Der Streit war absehbar, weshalb das Kapitel "Ausstieg aus der Atomenergie" auch eins der ausführlichsten im rot-grünen Koalitionsvertrag ist. Genutzt hat die redaktionelle Sorgfalt bislang wenig, der Streit ist trotzdem ausgebrochen - und zeitweise mit einer Wucht, dass der Bestand der Koalition gefährdet erschien.

Von Robert Birnbaum

Der Streit war absehbar, weshalb das Kapitel "Ausstieg aus der Atomenergie" auch eins der ausführlichsten im rot-grünen Koalitionsvertrag ist. Genutzt hat die redaktionelle Sorgfalt bislang wenig, der Streit ist trotzdem ausgebrochen - und zeitweise mit einer Wucht, dass der Bestand der Koalition gefährdet erschien. In der SPD und unter seinen Realo-Parteifeinden ist es üblich geworden, den Grünen-Umweltminister Jürgen Trittin für Zank und Pannen verantwortlich zu machen. Aber der Fall liegt komplizierter.

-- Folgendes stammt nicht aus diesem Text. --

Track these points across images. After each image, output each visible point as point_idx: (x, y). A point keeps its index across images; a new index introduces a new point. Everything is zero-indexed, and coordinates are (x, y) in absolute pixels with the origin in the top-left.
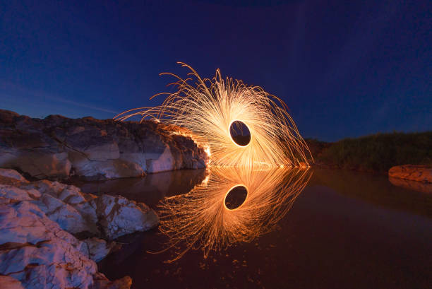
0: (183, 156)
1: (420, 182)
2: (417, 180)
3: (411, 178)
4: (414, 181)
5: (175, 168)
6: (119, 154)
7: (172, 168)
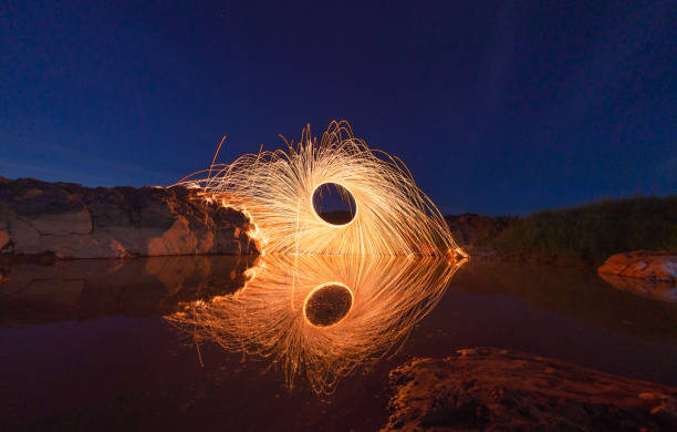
0: (215, 237)
2: (639, 275)
3: (629, 272)
4: (634, 278)
5: (197, 252)
6: (89, 227)
7: (190, 251)
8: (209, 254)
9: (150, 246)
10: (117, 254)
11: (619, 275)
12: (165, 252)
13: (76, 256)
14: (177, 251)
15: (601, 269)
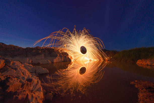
0: (64, 58)
1: (145, 65)
2: (145, 64)
3: (143, 64)
4: (144, 65)
5: (61, 61)
6: (44, 57)
7: (60, 61)
8: (63, 61)
9: (54, 60)
10: (50, 63)
11: (141, 64)
12: (56, 62)
13: (44, 63)
14: (58, 61)
15: (137, 63)
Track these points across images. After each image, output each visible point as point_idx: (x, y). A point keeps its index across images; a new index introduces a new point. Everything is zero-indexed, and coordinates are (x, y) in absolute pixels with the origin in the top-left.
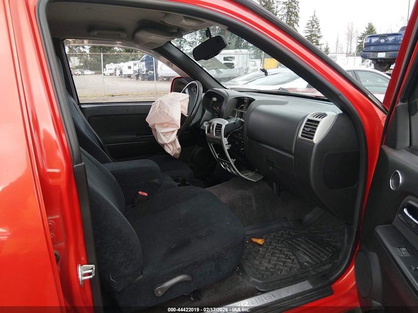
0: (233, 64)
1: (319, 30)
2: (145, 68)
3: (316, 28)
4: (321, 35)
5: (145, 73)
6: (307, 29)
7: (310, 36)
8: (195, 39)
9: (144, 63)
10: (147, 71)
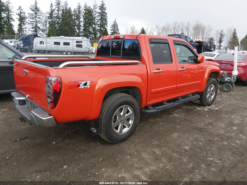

Denn innerhalb der Koalition liegen zwei Denkrichtungen im Streit miteinander. Trittin und mit ihm jene Grünen, denen das Atom-Thema nach wie vor Herzensangelegenheit ist, wollen in erster Linie einen raschen und unumkehrbaren Ausstieg. Kanzler Schröder und sein Wirtschaftsminister Werner Müller wollen in erster Linie Einvernehmen mit der Industrie. Darum haben Schröder und Müller bisher alle Versuche Trittins ausgebremst, eine Drohkulisse aufzubauen, die die Stromkonzerne zum Einlenken bewegen soll. Darum misstrauen umgekehrt Trittin und große Teile der grünen Basis allen Konsensvorschlägen Müllers - sie werden den Verdacht nicht los, der Ex-Veba-Manager spiele allzu bereitwillig das Spiel seiner früheren Arbeitgeber mit.

Ein Ausweg ist vorerst nicht erkennbar. Zwar hat ein Kompromissmodell von Trittin und Außenminister Joschka Fischer bei der Industrie wohlwollende Kommentare ausgelöst. Aber die Frage, wie lange in Deutschland noch Strom aus Atomkraft gewonnen wird, ist offen. Und damit womöglich die Frage, wer zuerst ausstirbt: die AKWs oder die Anti-Atom-Partei.